I want to create a function that behaves like pairs except it skips tuples where the first argument starts with an underscore (ie _).
local function mypairs( list )
local --[[ Supplier<Tuple> ]] pairIterator = pairs( list )
return --[[ Supplier<Tuple> ]] function ()
while true do
local key, value = pairIterator()
if key == nil then
return nil
elseif key:sub(1,1) ~= '_' then
return key, value
end
end
end
end
however it doesn't work since
--[[should be: Supplier<Table>]] pairIterator = pairs({ c=3; b=2; a=1 })
when I call it
pairIterator()
it returns
stdin:1: bad argument #1 to 'pairIterator' (table expected, got no value)
stack traceback:
[C]: in function 'pairIterator'
stdin:1: in main chunk
[C]: in ?
but
pairIterator({ c=3; b=2; a=1 })
returns
Lua>pairIterator({ c=3; b=2; a=1 })
c 3
Your basic problem is that you're using Java logic on Lua problems. Java and Lua are different languages with different constructs, and it's important to recognize that.
pairs does not have a return value; it has multiple return values. This is a concept that Java completely lacks. A Tuple is a single value that can store and manipulate multiple values. A Lua function can return multiple values. This is syntactically and semantically distinct from returning a table containing multiple values.
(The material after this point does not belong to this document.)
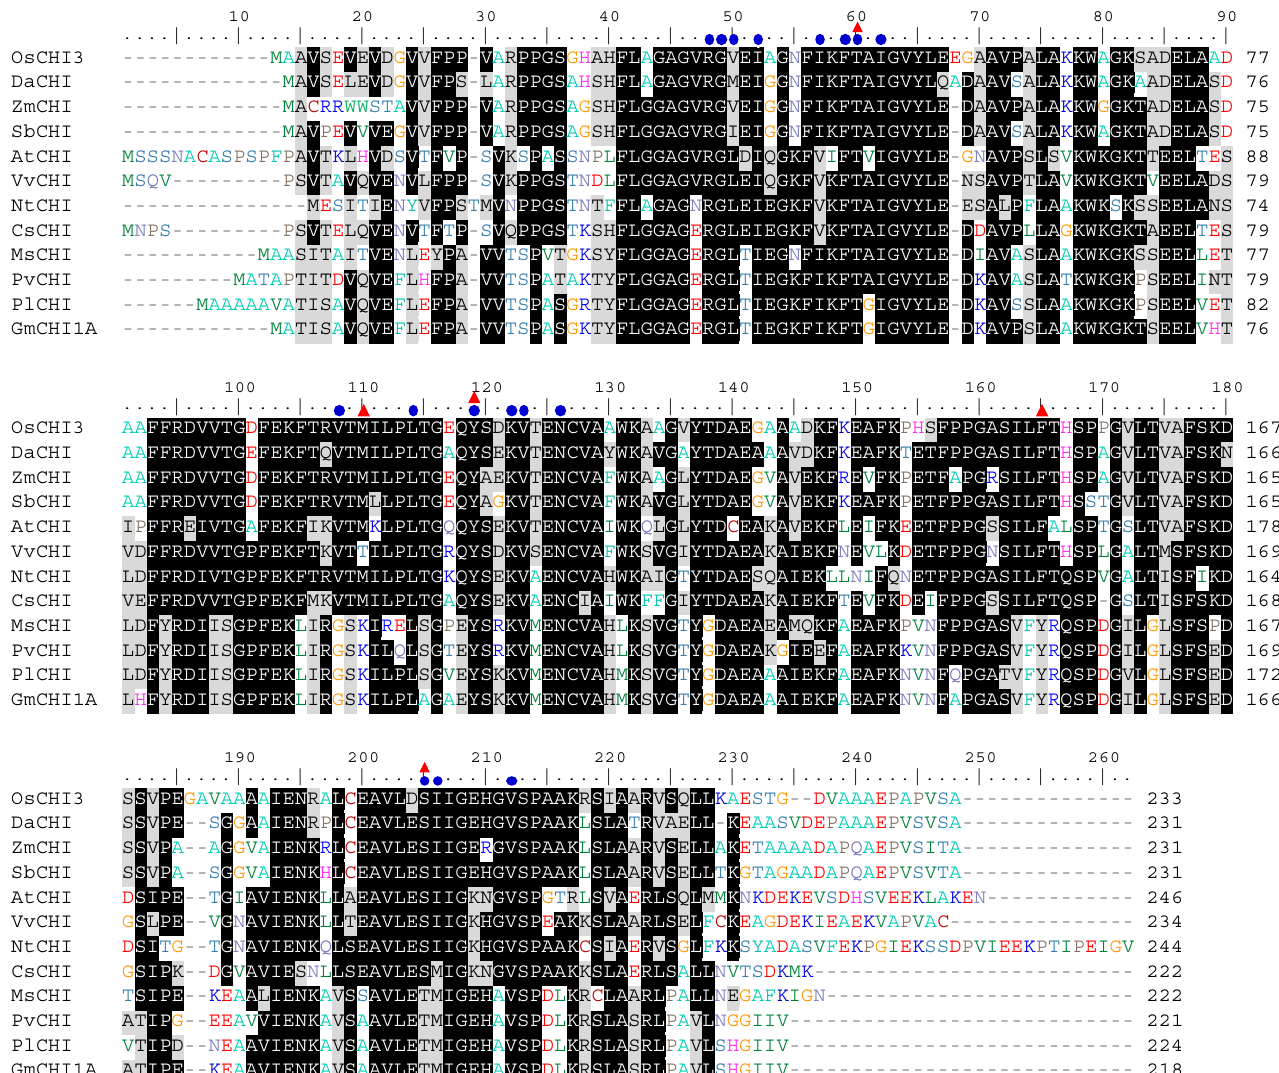
Figure 2. Multiple alignment of OsCHI3 with bona fide CHIs from other plant species. Identical and similar amino acid residues are shaded in black and grey, respectively. Blue circles above the residues indicate the conserved residues forming the substrate-binding cleft in MsCHI and DaCHI. Red triangles indicate the residues participating in the hydrogen-bond networks for catalysis.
The iterator-based for statement takes multiple values as its input, not a table or container of multiple values. Specifically, it stores 3 values: an iterator function, a state value (which you use to preserve state between calls), and an initial value.
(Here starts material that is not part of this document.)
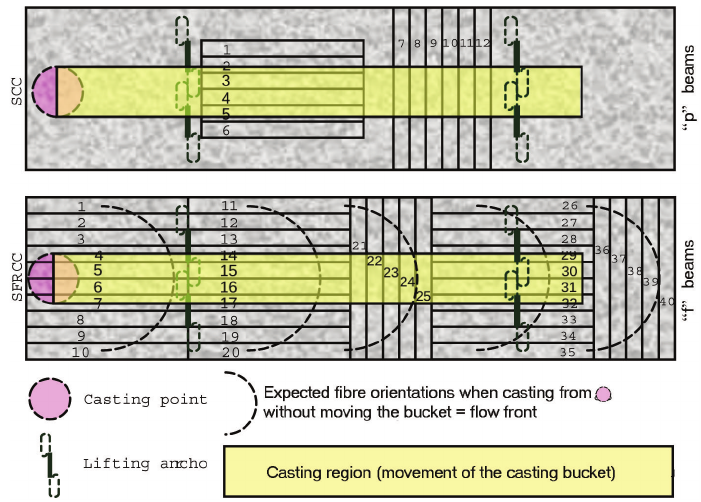
Fig. 2. Beam layout of specimens cut out of the cast plates; SFRCC beams are referred to with “f” and their number, non-fibre beams with “p” and their number.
So, if you want to mimic pairs's behavior, you need to be able to store and manipulate its multiple return values.
Your first step is to store what pairs actually returns:
local f, s, var = pairs(list)
You are creating a new iterator function. So you need to return that, but you also need to return the s and var that pairs returns. Your return statement needs to look like this:
return function (s, var)
--[[Contents discussed below]]
end, s, var --Returning what `pairs` would return.
Now, inside your function, you need to call f with s and var. This function will return the key/value pair. And you need to process them correctly:
return function (s, var)
repeat
local key, value = f(s, var)
if(type(key) ~= "string") then
--Non-string types can't have an `_` in them.
--And no need to special-case `nil`.
return key, value
elseif(key:sub(1, 1) ~= '_') then
return key, value
end
until true
end, s, var --Returning what `pairs` would return.